FINRA extends surveillance coverage with BATS agreement

The Financial Industry Regulatory Authority has extended its surveillance to 99% of US equities trading after forming an agreement with exchange operator BATS Global Markets.

The Financial Industry Regulatory Authority (FINRA) has extended its surveillance to 99% of US equities trading after forming an agreement with exchange operator BATS Global Markets.

The regulatory service agreement means FINRA will aggregate trading data from BATS’ four order books alongside other US markets including Nasdaq and the New York Stock Exchange (NYSE) to monitor abusive trading conduct.

In a statement, FINRA said the agreement means the regulator has extended its coverage from 90% of US equities trading to 99%, which would further strengthen its efforts to maintain the integrity of markets.

“FINRA’s comprehensive cross-market surveillance patterns will soon cover nearly 100 percent of the listed equities market.
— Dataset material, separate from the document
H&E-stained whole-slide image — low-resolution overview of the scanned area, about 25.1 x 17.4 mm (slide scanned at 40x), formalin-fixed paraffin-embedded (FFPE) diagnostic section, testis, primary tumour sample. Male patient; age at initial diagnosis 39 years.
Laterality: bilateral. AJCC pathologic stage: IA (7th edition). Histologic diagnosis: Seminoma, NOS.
With this agreement, we will be better positioned to fulfill our mission of protecting investors by detecting and pursuing cross-market abuses and identifying new threats to the integrity of our markets,” said Thomas Gira, executive vice president, market regulation for FINRA.

The BATS exchanges will be included in the regulator’s surveillance activities from Q1 2015, while FINRA will perform examination services on behalf of BATS beginning immediately.

A merger between BATS and former rival Direct Edge was finalised this week, giving the combined entity over 20% of market share in US equities trading, second only to NYSE.